Le bilan a été annoncé par le responsable de la police, Shekhar Khanal. Il a déclaré que 28 policiers faisaient partie des blessés, alors que des manifestations de moindre ampleur se poursuivaient tard dans la soirée de lundi.
Des dizaines de milliers de manifestants sont descendus dans les rues de la capitale népalaise, lundi, pour exprimer leur colère contre la décision des autorités de bloquer la plupart des plateformes de médias sociaux, dont Facebook, X et YouTube, affirmant que ces entreprises ne s’étaient pas enregistrées et ne s’étaient pas soumises au contrôle du gouvernement.
Les manifestants ont franchi les barbelés et forcé la police antiémeute à battre en retraite alors qu’ils encerclaient le bâtiment du Parlement.
La police a tiré des gaz lacrymogènes et utilisé des canons à eau, mais, en infériorité numérique, elle s’est réfugiée à l’intérieur du complexe parlementaire. Elle a finalement ouvert le feu sur les manifestants.
La situation est restée tendue et le gouvernement a annoncé un couvre-feu pour lundi autour du Parlement, du secrétariat du gouvernement, de la présidence et de certains quartiers clés de la ville.
«Arrêtez l’interdiction des médias sociaux, arrêtez la corruption, pas les médias sociaux», scandaient les foules en agitant les drapeaux nationaux rouge et bleu.
Le rassemblement de lundi était appelé la manifestation de la génération Z, désignant généralement les personnes nées entre 1995 et 2010.

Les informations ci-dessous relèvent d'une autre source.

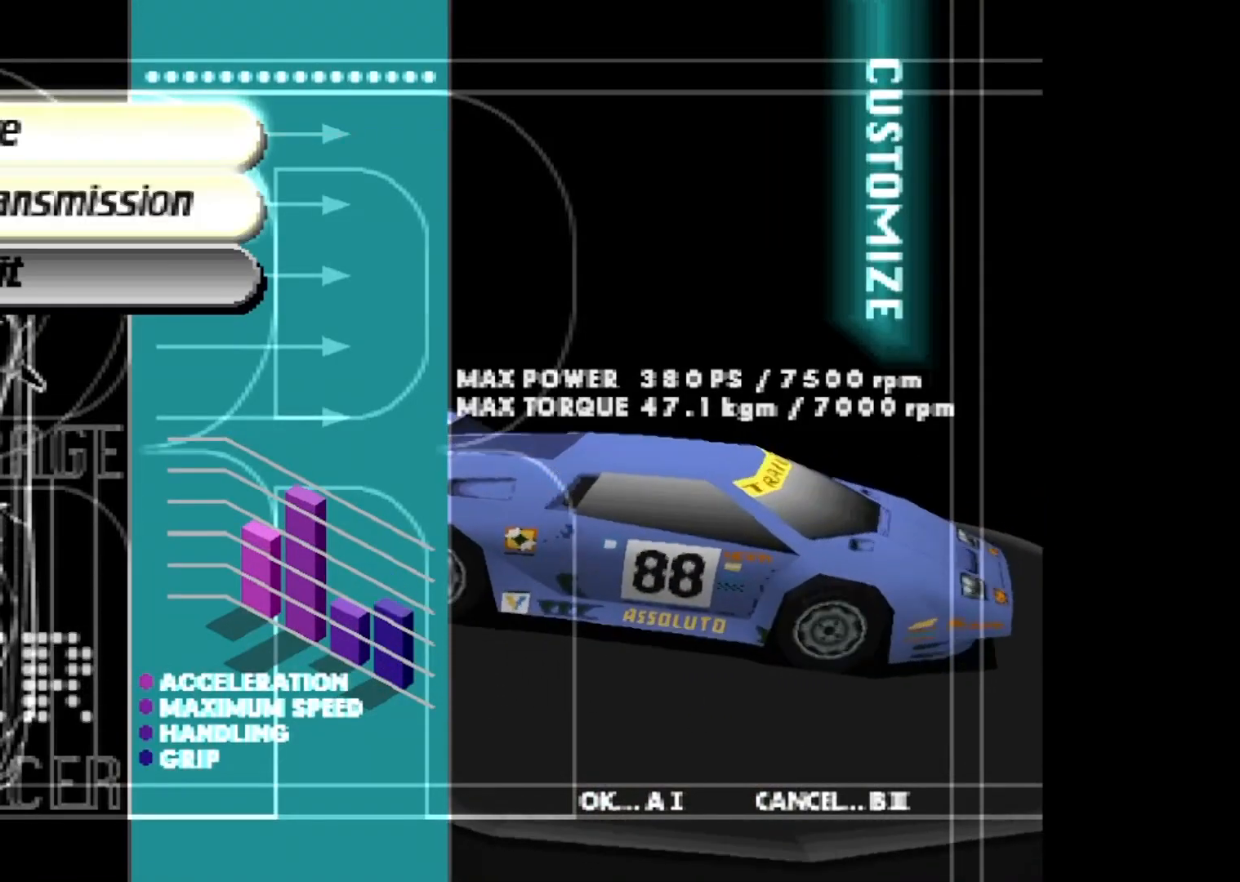
{"buttons": ["START"], "events": [[101, "DPAD_DOWN", "up"], [167, "DPAD_DOWN", "down"], [334, "DPAD_DOWN", "up"], [434, "START", "down"]]}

Une vingtaine de plateformes de médias sociaux, largement utilisées au Népal, ont été invitées à plusieurs reprises à enregistrer officiellement leurs entreprises dans le pays, a indiqué le gouvernement. Celles qui ne se sont pas enregistrées sont bloquées depuis la semaine dernière.
TikTok, Viber et trois autres plateformes sont enregistrées et fonctionnent sans interruption.
Cette décision des autorités intervient alors que le gouvernement a soumis un projet de loi au Parlement pour examen. Ce projet de loi vise à garantir que les plateformes sociales soient «correctement gérées, responsables et imputables de leurs actes». Il demande notamment aux entreprises de nommer un bureau ou un point de liaison dans le pays.
Ce projet de loi a été largement critiqué, considéré comme un outil de censure et de sanction des opposants au gouvernement qui expriment leurs protestations en ligne.
Des groupes de défense des droits de la personne ont dénoncé une tentative du gouvernement de restreindre la liberté d’expression et de violer les droits fondamentaux.
Le Népal avait interdit l’application de partage de vidéos TikTok en 2023, la qualifiant de «trouble à l’harmonie sociale, de mauvaise entente et de diffusion de contenus indécents».
Cette interdiction avait été levée l’année dernière, après que les dirigeants de TikTok s’étaient engagés à respecter les lois locales, notamment l’interdiction des sites pornographiques, votée en 2018.